My Dad has always been big, he was 16 stone at 16, but he played Rugby so no one complained. However, when he left school and got various desk jobs he started to put on weight, until he was at around 22 stone (~300lbs) a few years back. At a routine doctors appointment he was asked to come back for some tests and was told he was at risk of giving himself diabetes. He was genuinely shocked by this and, realising he’d let things slide for too long, decided to sort his shit out.
He was referred to a nutritionist and started doing things right. He ate regular - and healthy - meals, started drinking wine instead of beer and took up walking (he regularly did about 5 km a day). He lost quite a bit of weight, but just couldn’t seem to get below 18 stone. He wasn’t overly worried about this however, as he knew that he was the healthiest he’d been in since his teenage years.
His doctors, however, disagreed.

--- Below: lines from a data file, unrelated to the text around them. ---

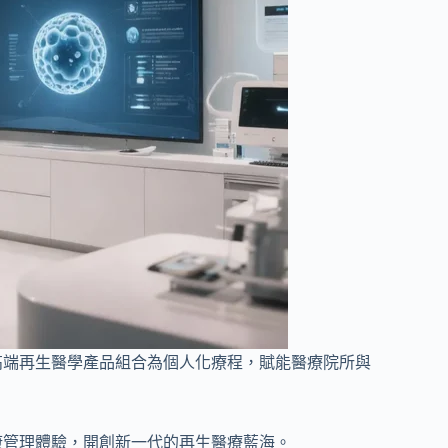
高端再生醫學產品組合為個人化療程，賦能醫療院所與
康管理體驗，開創新一代的再生醫療藍海。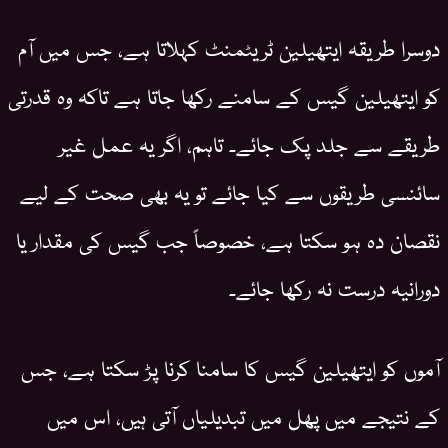
دوسرا طریقہ ایتھیلین ٹریٹمنٹ کہلاتا ہے، جس میں آم
کو ایتھیلین گیس کے سامنے رکھا جاتا ہے تاکہ وہ قدرتی
طریقے سے جلد پک جائے۔ تاہم، اگر یہ عمل غیر
سائنسی طریقوں سے کیا جائے تو یہ بھی صحت کے لیے
نقصان دہ ہو سکتا ہے، خصوصاً جب گیس کی مقدار یا
دورانیہ درست نہ رکھا جائے۔
آموں کو ایتھیلین گیس کا سامنا کرنا پڑ سکتا ہے، جس
کے نتیجے میں پھل میں تبدیلیاں آتی ہیں، اس میں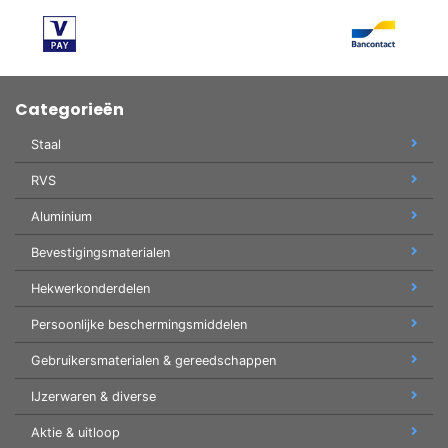
Categorieën
Staal
RVS
Aluminium
Bevestigingsmaterialen
Hekwerkonderdelen
Persoonlijke beschermingsmiddelen
Gebruikersmaterialen & gereedschappen
IJzerwaren & diverse
Aktie & uitloop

It seemed to be their personal goal to get him to be skinny. He repeatedly explained that he’d never been skinny, but they wouldn’t listen. This just made him really hate going to see the doctors and he grew more and more frustrated with - what he described as - a skinny woman in her 20’s telling him how if he just tried out this amazing new all veggie diet his life would magically improve over night. What bugged him most was that the doctors started intruding on other parts of his life as well. Though they were ostensibly just trying to help him get fit and prevent diabetes, they took an - again, as he described it - unhealthy interest in his cholesterol levels.

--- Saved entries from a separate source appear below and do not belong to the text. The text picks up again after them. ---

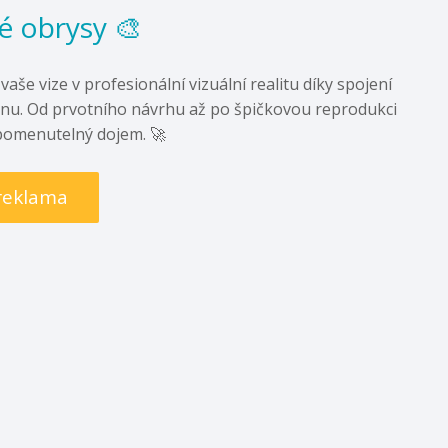
né obrysy 🎨
še vize v profesionální vizuální realitu díky spojení
gnu. Od prvotního návrhu až po špičkovou reprodukci
apomenutelný dojem. 🚀
 reklama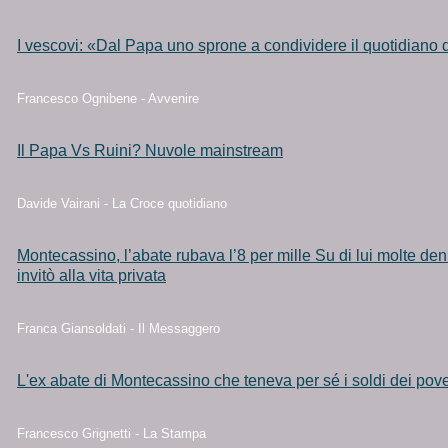
I vescovi: «Dal Papa uno sprone a condividere il quotidiano 
Francesco Ognibene - Avvenire
Il Papa Vs Ruini? Nuvole mainstream
Davide Vairani - La Croce quotidiano
Montecassino, l’abate rubava l’8 per mille Su di lui molte de
invitò alla vita privata
Franca Giansoldati - Il Messaggero
L'ex abate di Montecassino che teneva per sé i soldi dei pove
Francesco Grignetti - La Stampa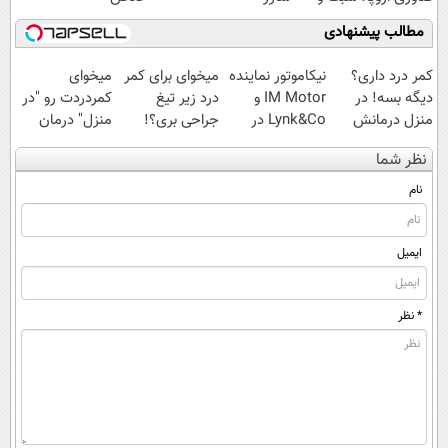
مقاوم | پرداخت
شوید◂پرسش‌نامه
مطالب پیشنهادی
قسطی
کمر درد داری؟
نیکاموتور نماینده
میخوای برای کمر
میخوای
دیگه بسه! در
IM Motor و
درد زیر تیغ
کمردردت رو "در
منزل درمانش
Lynk&Co در
جراحی بری؟!
منزل" درمان
کن
ایران
◗پرسش‌نامه رو
کنی؟ (◂فیلم +
نظر شما
(◀پرسش‌نامه)
پر کن◖
◂پرسش‌نامه)
نام
ایمیل
* نظر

This hurt him a lot more than just refusing to let him stop at 18 stone, as he felt they were just out looking for things to fault him on. Again, he tried to explain that he was in his early 50’s, no one could rationally expect him to have the arteries of a 16 year, and again they seemed to think this would be a normal thing to find. They tried to get him to take medication for it, which he refused to do. Partly because that was something “old men” did, and he would have to do it for the rest of his life, and secondly because they were doing it based on tests from 3 months beforehand and wouldn’t allow him to try and cut it back “naturally”. He said he felt like he was constantly being talked down to because he was fat, and therefore obviously didn’t know what was good for him.
Eventually, after months of being brow beaten, he capitulated and started taking an asprin a day. You don’t know my Dad, he’s a stubborn bastard, so they must have really harassed him if he agreed to it. Anyways, a few months ago, I got a kind of panicked message from my Mum about Dad being in hospital. Turns out, he’d been admitted after having a 3 day nose bleed as a direct result of having to take an asprin a day. He had to spend a few days in hospital and undergo uncomfortable surgery in order to cauterise the burst blood vessels. Apparently, the admitting doctor got really, really angry when my Dad explained he was on an asprin a day, and went off on a rant about how bad an idea it was to put a 50 year old man on that kind of medication. I think this kind of cheered my Dad up more than anything anyone else said to him that whole week because, finally, he had a medical professional take his side.
This may not be a very interesting story, but I just wanted to get a FA story out there that’s based around a man for a change. Like, yeah, Men don’t get the same kind of societal pressure that women get to be attractive, but all the other stuff still exists over here too.Maaaajor frown face at the doctors. What are they playing at! D:
Wow, that is some horrid doctoring right there. Much love to your Dad.